Upon the edge of the hill, on the opposite side of the valley, there runs along, in a direct line, the wall of the city, near the corner of which there is a short end of a pillar jutting out of the wall. Upon this pillar, the Turks have a tradition that Mohammed shall sit in judgment at the last day; and that all the world shall be gathered together in the valley below, to receive their doom from his mouth. A little farther northward is the gate of the Temple. It is at present walled up, because the Turks here have a prophecy that their destruction shall enter at that gate, the completion of which prediction they endeavour by this means to prevent. Below this gate, in the bottom of the valley, is a broad hard stone, discovering several impressions on it, which you may fancy to be footsteps. These, the friars tell you, are prints made by our blessed Saviour's feet, when, after his apprehension, he was hurried violently away to the tribunal of his blood-thirsty persecutors.
From hence, keeping still in the bottom of the valley, you come in a few paces to a place which they call the sepulchre of the blessed Virgin. It has a magnificent descent down into it of forty-seven stairs; on the right hand as you go down is the sepulchre of St. Anna, the mother, and on the left that of St. Joseph, the husband of the blessed Virgin.

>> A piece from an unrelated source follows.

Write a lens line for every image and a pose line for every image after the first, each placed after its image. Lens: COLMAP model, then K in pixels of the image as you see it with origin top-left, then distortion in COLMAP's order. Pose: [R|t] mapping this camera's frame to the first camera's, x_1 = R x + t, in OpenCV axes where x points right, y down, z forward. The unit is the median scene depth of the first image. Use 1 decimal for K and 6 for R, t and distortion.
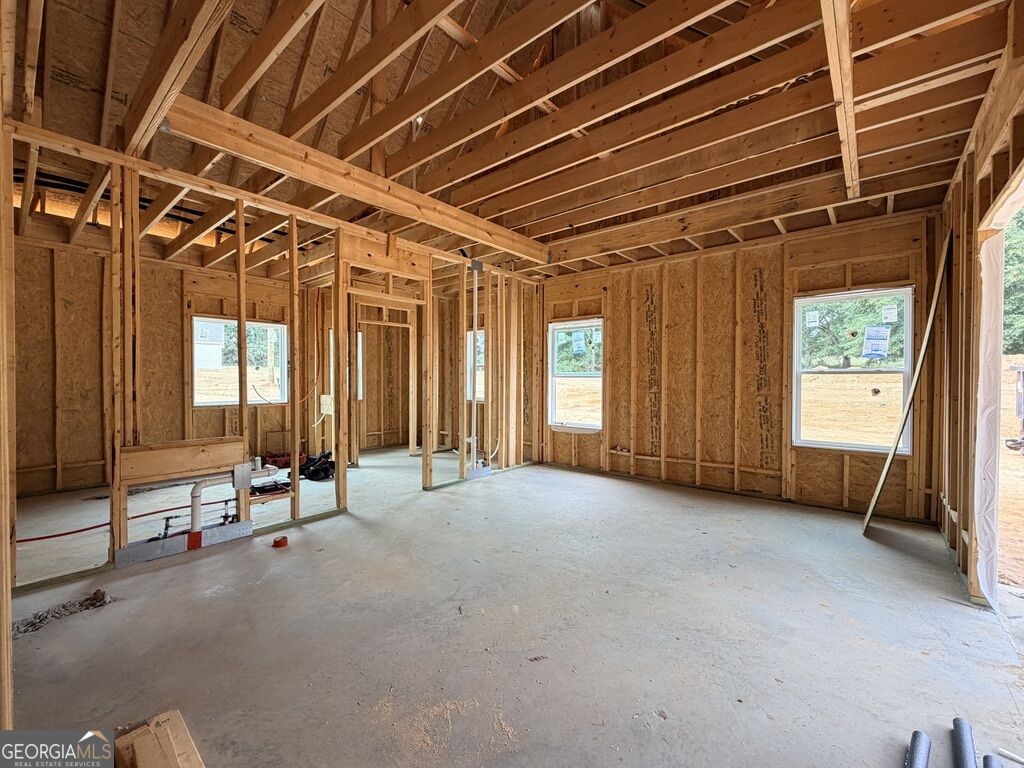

Having finished our visit to this place, we went up the hill toward the city. In the side of the ascent we were shown a broad stone on which they say St. Stephen suffered martyrdom; and not far from it is a grotto, into which they tell you the outrageous Jewish zealots cast his body, when they had satiated their fury upon him. From hence we went immediately to St. Stephen's Gate, so called from its vicinity to this place of the protomartyr's suffering, and so returned to our lodging.